While it is important not to devalue the issues that are important and relevant to our democracy, it’s helpful to remember that our country has gone through extraordinary changes and challenges throughout our history and survived them all. Focusing on doing what you can (doing your research and voting for the candidates who you think will do the best job, volunteering for campaigns that align with your values, and encouraging others to vote for the candidate they think is best) instead of focusing on what’s out of your control, can help you to rebalance your thinking from worst-case-scenario to empowering yourself and others to do what you can.
Manage your digital consumption
There’s nothing like peacefully scrolling through images of beautiful homes and cute animals on your newsfeed only to be bombarded by an inflammatory post related to politics to rob you of your precious sense of peace. How is it that one social media post can trigger us so badly?
It’s somewhat obvious to say this, but if we want to not get thrown off our horse emotionally by what we see when scrolling, we need to be selective with what we consume. We can curate our social media feeds to limit what we’re exposed to. If you find you’re “doom-scrolling” more at night, you can cut off your social media use after 8 p.m. You can choose who you follow and who you don’t follow; so don’t be afraid to temporarily (or permanently!) mute or unfollow anyone who is being inflammatory. While it is important to be open to constructive dialogue with those who hold opposing views, there’s no rule that says you have to allow name-calling and other bad behavior on your feed no matter where they fall on the political spectrum.

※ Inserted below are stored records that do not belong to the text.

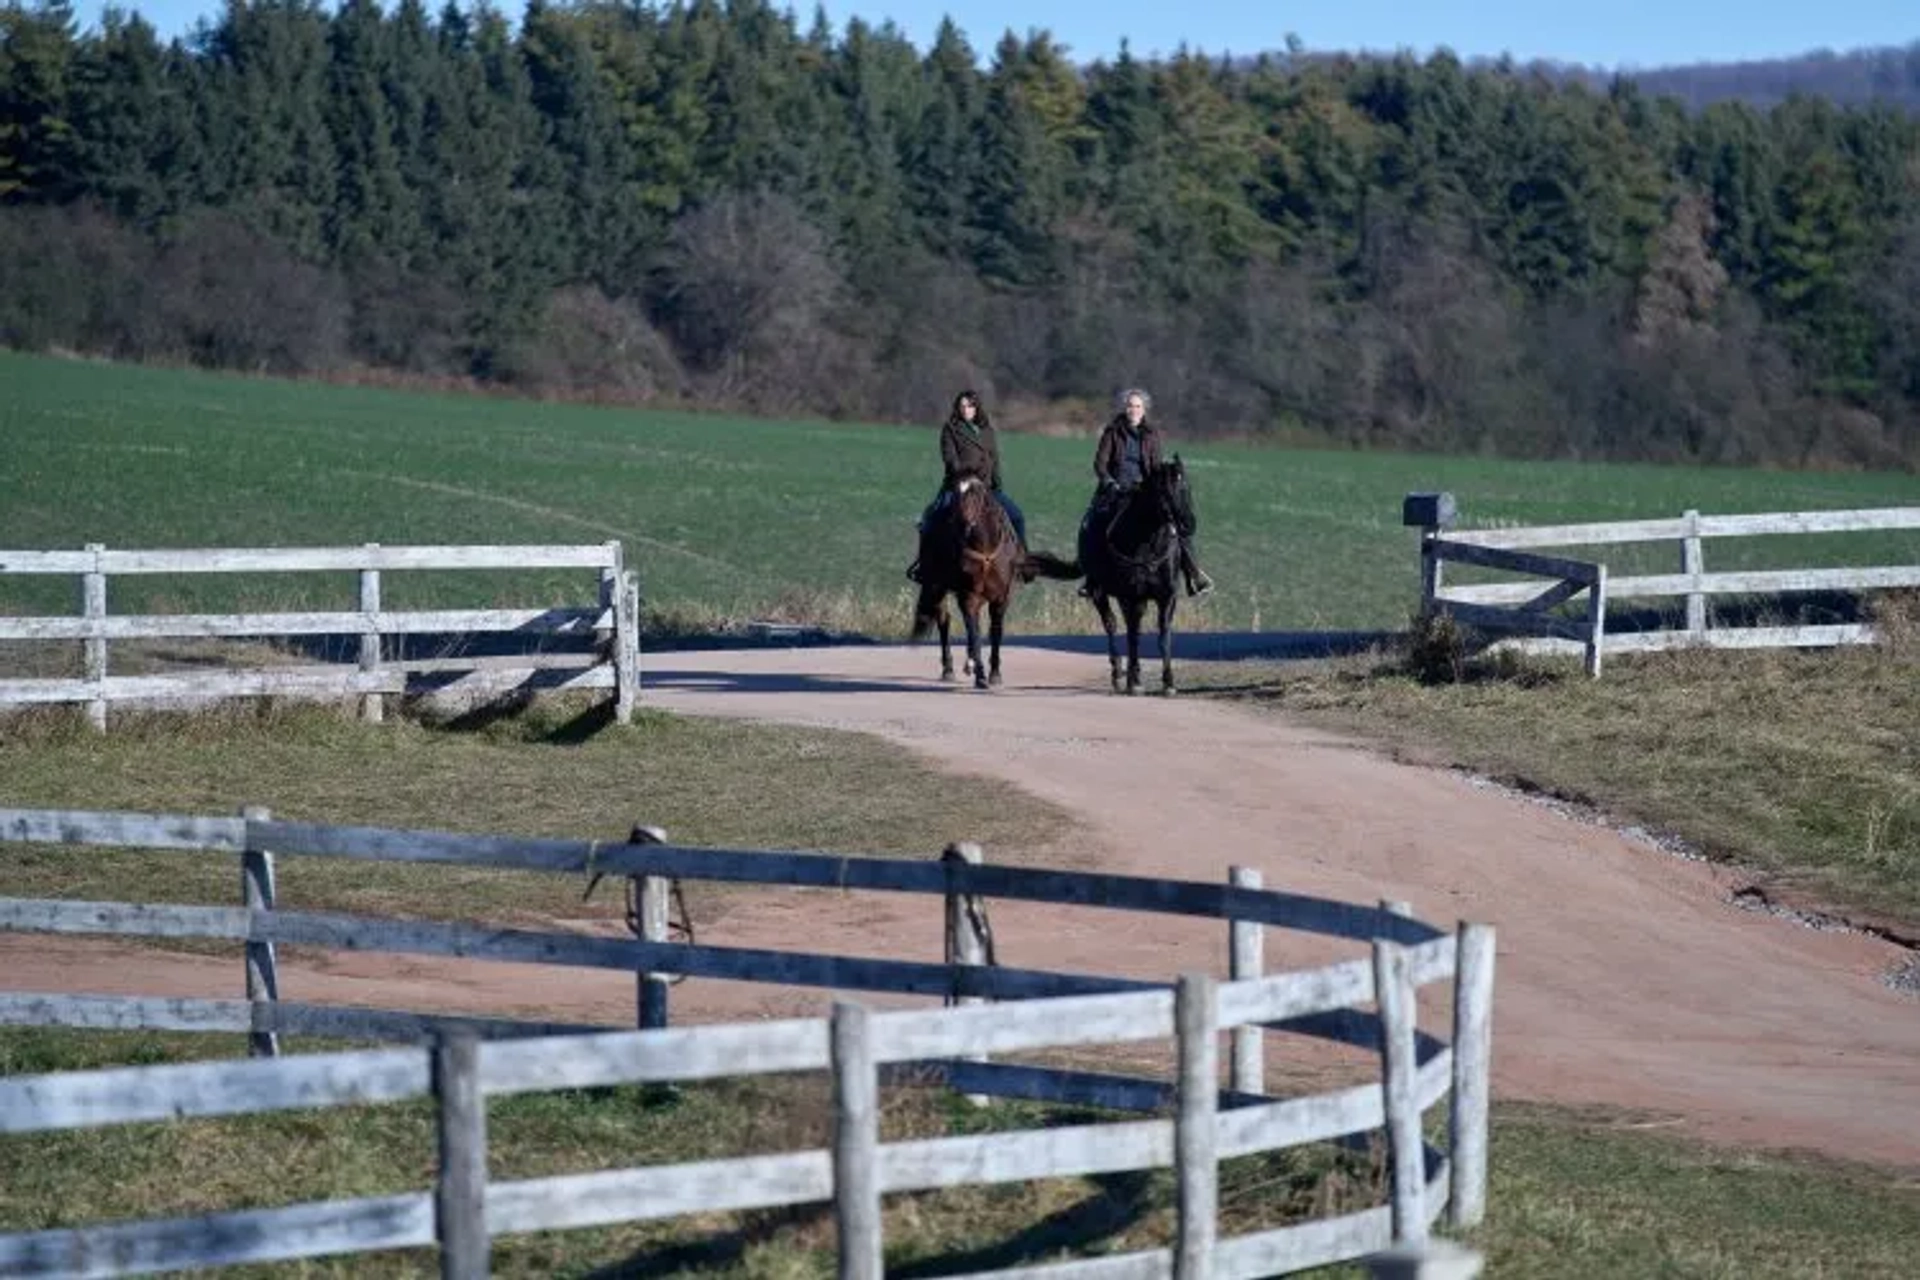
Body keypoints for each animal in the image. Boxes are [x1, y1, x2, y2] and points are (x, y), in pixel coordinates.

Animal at [913, 474, 1082, 690]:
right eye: (955, 495)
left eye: (976, 496)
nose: (959, 524)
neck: (984, 549)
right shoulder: (968, 596)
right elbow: (974, 633)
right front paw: (980, 674)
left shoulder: (1001, 597)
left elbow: (995, 631)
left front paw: (994, 673)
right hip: (937, 587)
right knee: (944, 621)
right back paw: (949, 669)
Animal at [1075, 454, 1190, 694]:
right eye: (1164, 491)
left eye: (1186, 487)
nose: (1188, 524)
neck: (1147, 543)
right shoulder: (1130, 596)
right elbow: (1133, 635)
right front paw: (1134, 682)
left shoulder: (1167, 596)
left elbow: (1163, 634)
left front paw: (1169, 682)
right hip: (1100, 592)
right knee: (1111, 624)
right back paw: (1119, 674)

If unfollowing someone is not an option (maybe it’s a family member or close friend), consider muting their account until the election is over.
Similarly, news outlets’ job is to sell stories, so it makes sense that the more dramatic and urgent-sounding the story is, the higher ratings they’ll get. If you feel your stress levels climb when you consume content from a certain news outlet, remember that while you can’t change the news, you can change your exposure to the outlet you choose or the amount of content you read.

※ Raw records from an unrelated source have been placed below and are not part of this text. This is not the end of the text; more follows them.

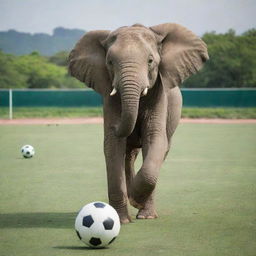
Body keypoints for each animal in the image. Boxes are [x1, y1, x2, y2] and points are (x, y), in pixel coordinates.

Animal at [68, 23, 208, 224]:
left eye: (150, 61)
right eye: (110, 62)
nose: (115, 126)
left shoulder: (160, 95)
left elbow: (155, 139)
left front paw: (135, 199)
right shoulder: (109, 98)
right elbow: (112, 145)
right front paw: (122, 220)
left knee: (159, 151)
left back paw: (146, 214)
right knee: (128, 155)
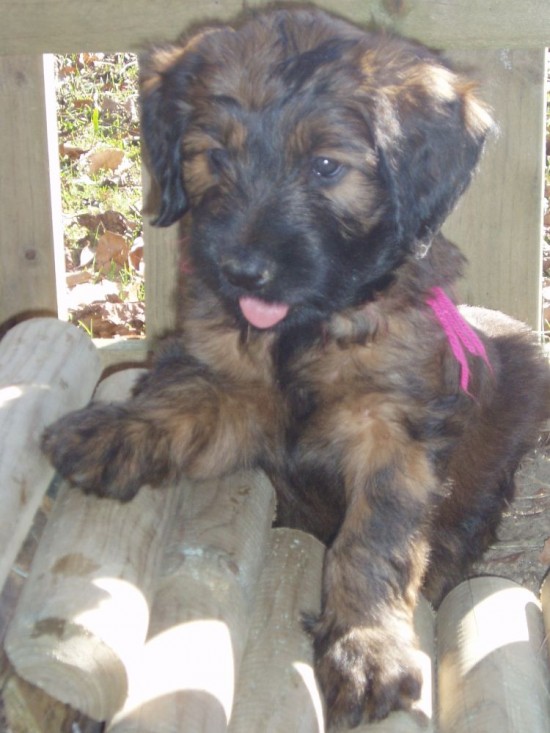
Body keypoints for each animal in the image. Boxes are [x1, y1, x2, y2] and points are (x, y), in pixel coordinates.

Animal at [42, 8, 550, 727]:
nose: (242, 270)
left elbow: (373, 541)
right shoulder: (237, 392)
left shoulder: (394, 434)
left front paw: (367, 648)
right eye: (215, 156)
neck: (306, 328)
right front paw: (114, 432)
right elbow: (179, 402)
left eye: (326, 166)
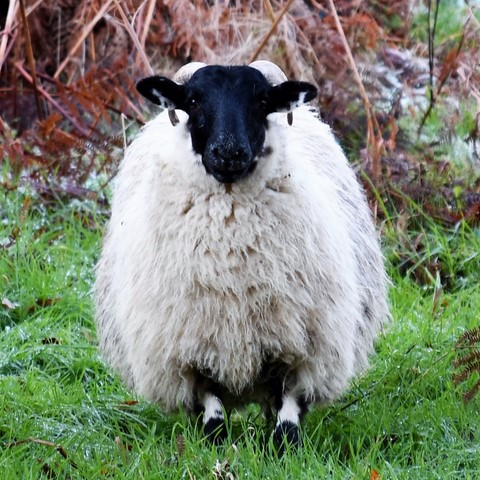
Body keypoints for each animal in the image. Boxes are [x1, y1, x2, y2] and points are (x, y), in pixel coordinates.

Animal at [94, 60, 390, 446]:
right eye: (193, 101)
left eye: (263, 101)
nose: (229, 152)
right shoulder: (189, 351)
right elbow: (211, 410)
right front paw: (215, 441)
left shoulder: (305, 348)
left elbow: (289, 412)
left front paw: (284, 444)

It’s important to note that this is not the same thing as turning a blind eye to the important issues of our day. We cannot address problems such as injustice, the pandemic, or war by simply ignoring them. But being an informed and engaged citizen does not require us to be constant consumers of news. If there is a specific issue or topic you want to know more about, research it while being mindful that you aren’t getting sucked into an internet black hole of negativity. This way, you are able to control how and when you see what’s on the news or what a particular candidate says.
Don’t be afraid to say what you need in conversations
Boundaries are your best friend when you are trying to manage stress and anxiety and cultivate peace in your life, and they can be very useful when you find yourself in a situation where everyone is talking politics. A simple, “I’d prefer if we didn’t discuss politics today” is a friendly but direct way to set a clear boundary, and it lets everyone know exactly where you stand. (Alternatively, you can always just change the subject.)

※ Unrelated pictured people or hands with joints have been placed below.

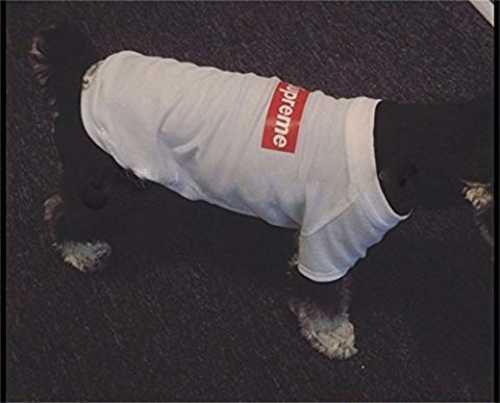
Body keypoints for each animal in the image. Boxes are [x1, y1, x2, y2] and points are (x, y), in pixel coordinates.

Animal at [30, 22, 493, 361]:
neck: (408, 144)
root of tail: (82, 73)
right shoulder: (326, 246)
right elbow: (324, 302)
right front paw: (334, 338)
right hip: (96, 181)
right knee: (61, 210)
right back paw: (81, 251)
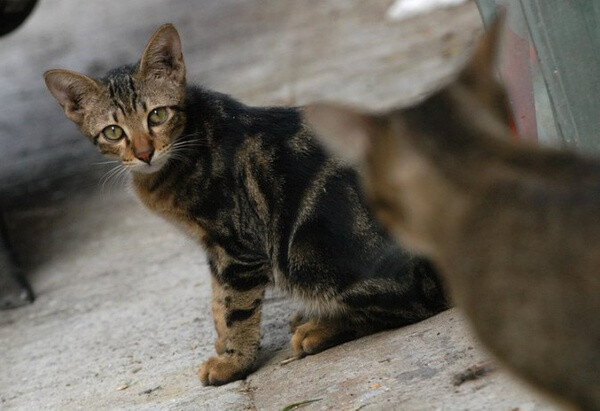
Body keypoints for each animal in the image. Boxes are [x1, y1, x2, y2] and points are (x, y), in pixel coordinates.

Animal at [44, 25, 448, 386]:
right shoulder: (214, 246)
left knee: (415, 302)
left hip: (302, 253)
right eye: (113, 132)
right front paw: (224, 341)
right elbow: (217, 299)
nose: (144, 153)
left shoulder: (237, 246)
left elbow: (236, 306)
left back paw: (318, 328)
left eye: (157, 115)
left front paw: (233, 361)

If you’d like to be able to talk politics in a constructive and respectful way, setting a boundary could look like saying, “I’m really interested to hear what you have to say, but if you continue to make disparaging remarks about the opposing side, I won’t continue discussing this with you.” These are just suggestions you can put in your own words, so that it feels authentic to you.
Elections matter, but so does your mental health. We owe it to ourselves to do what we can to make our vote heard, as well as our needs.